In an opinion that can have a significant impact on insureds’ ability to settle claims, the Colorado Supreme Court ruled that policyholders will lose coverage if they strike a deal without their insurer’s consent. Travelers Prop. Cas. Co. v. Stresscon Co., No. 13SC815 (Colo. S. Ct. April 25, 2016).
Specifically, the Colorado Supreme Court ruled that the notice-prejudice rule does not extend to “voluntary-payments” provisions in insurance policies. In other words, insurers may rely on their “voluntary-payments” provisions to deny coverage, without showing prejudice arising from an insured’s unilateral settlement of a third-party claim.
In Stresscon, the insured, a subcontractor, settled directly with a general contractor over a dispute about project delays. The insured did not notify the insurer before settling, or get the insurer’s permission to settle. The insured then sought indemnification from its insurer. The insurer refused to pay, citing a “no-voluntary-payments” provision in its policy.
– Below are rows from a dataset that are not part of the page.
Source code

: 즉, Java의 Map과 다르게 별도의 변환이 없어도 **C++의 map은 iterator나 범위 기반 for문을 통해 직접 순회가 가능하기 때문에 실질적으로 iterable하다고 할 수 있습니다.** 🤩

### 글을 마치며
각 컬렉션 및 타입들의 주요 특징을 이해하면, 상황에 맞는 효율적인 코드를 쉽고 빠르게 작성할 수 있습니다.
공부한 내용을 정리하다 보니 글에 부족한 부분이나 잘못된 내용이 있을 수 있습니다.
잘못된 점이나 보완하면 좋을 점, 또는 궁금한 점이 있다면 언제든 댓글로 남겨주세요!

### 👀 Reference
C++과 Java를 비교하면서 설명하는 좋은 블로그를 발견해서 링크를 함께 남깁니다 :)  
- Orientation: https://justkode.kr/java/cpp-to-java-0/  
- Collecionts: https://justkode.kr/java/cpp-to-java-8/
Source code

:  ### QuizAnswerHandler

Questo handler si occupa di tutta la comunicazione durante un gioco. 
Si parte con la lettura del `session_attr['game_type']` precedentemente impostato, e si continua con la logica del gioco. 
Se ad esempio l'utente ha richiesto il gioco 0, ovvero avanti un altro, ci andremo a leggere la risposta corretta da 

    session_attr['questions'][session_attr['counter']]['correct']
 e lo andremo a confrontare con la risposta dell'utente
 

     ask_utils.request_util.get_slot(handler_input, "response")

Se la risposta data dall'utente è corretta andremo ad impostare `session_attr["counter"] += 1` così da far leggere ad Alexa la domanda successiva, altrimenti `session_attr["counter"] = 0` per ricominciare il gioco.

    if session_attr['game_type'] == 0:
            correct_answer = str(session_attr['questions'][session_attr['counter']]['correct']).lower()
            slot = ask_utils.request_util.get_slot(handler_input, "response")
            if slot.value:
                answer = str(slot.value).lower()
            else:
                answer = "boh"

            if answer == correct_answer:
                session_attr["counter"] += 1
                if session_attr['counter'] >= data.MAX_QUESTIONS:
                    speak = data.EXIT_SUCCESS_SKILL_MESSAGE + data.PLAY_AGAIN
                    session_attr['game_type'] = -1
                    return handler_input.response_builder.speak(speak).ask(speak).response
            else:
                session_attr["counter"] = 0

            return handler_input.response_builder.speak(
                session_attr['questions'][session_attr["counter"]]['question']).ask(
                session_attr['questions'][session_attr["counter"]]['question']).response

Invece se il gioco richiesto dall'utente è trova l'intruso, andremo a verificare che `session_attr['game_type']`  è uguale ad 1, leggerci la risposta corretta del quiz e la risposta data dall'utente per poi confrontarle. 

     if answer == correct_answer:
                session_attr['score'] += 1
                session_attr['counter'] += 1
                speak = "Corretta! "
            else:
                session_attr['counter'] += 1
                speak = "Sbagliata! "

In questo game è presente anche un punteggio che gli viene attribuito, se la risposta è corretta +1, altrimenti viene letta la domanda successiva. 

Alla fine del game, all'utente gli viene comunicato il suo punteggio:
The insured argued that the insurer had to show prejudice to rely on the “no-voluntary-payments” provision; the district and appellate courts agreed with the insured. Unfortunately, the Colorado Supreme Court disagreed. The Court reasoned that there was no express prejudice requirement, and creating one would “essentially rewrite the insurance contract itself and effectively create coverage where none previously existed.”
Stresscon is an important decision, addressing the dangers that insureds face when they settle claims without their insurer’s express consent. Moving ahead, insureds with Colorado operations should be cautious when evaluating early settlements if they expect their insurer to indemnify later. Particularly, Colorado insureds should communicate with their insurer in advance of settling in an effort to reach an agreement that will avoid forfeiting coverage.